- [Directions for this task]: Once you find the line containing "will generate the necessary code for you." in the data below, copy it and each following line exactly, up to and including the line containing "- **Adaptive Loading**: Adjust", and nothing else.

Dataset records section start

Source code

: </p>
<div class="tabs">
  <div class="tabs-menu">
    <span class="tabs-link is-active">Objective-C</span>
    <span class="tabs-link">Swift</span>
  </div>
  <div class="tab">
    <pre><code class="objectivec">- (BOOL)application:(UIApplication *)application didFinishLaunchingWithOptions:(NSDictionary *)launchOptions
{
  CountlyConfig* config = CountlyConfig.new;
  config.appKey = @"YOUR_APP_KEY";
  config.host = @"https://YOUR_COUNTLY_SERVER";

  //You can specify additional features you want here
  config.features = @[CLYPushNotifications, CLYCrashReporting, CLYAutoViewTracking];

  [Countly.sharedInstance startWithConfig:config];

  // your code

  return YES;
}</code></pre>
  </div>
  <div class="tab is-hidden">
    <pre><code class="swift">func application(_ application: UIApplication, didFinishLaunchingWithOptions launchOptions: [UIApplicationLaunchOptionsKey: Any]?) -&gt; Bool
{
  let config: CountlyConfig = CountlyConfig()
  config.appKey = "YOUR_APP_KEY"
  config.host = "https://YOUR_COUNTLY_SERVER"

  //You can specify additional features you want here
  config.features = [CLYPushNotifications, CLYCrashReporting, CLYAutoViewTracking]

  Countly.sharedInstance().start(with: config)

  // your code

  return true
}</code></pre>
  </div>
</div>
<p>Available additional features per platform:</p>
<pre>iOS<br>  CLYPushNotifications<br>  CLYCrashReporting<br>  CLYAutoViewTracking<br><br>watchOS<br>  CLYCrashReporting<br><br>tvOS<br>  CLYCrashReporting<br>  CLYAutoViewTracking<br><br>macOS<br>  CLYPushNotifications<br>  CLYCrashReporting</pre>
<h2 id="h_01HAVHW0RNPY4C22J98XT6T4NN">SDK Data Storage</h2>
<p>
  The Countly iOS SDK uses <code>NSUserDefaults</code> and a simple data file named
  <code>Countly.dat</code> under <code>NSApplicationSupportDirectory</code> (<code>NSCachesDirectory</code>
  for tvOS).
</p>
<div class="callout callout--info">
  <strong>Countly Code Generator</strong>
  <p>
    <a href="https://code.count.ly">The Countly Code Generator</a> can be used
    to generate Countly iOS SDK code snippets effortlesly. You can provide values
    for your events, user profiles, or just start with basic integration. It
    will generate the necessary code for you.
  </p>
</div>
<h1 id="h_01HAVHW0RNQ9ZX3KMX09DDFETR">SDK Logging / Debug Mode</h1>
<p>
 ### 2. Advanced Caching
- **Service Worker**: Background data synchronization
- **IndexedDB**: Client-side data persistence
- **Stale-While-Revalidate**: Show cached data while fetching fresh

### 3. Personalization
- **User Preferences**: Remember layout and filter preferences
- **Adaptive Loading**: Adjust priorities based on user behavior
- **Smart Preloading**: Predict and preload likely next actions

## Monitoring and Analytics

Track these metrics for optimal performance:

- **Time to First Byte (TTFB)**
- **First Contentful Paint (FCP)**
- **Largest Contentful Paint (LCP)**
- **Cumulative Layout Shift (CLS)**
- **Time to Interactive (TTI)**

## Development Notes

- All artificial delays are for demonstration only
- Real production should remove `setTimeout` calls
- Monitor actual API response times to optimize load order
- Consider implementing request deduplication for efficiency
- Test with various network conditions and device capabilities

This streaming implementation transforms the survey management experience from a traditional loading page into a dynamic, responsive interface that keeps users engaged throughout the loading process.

Dataset records section end

- [Response to the exercise]:
    will generate the necessary code for you.
  </p>
</div>
<h1 id="h_01HAVHW0RNQ9ZX3KMX09DDFETR">SDK Logging / Debug Mode</h1>
<p>
 ### 2. Advanced Caching
- **Service Worker**: Background data synchronization
- **IndexedDB**: Client-side data persistence
- **Stale-While-Revalidate**: Show cached data while fetching fresh

### 3. Personalization
- **User Preferences**: Remember layout and filter preferences
- **Adaptive Loading**: Adjust priorities based on user behavior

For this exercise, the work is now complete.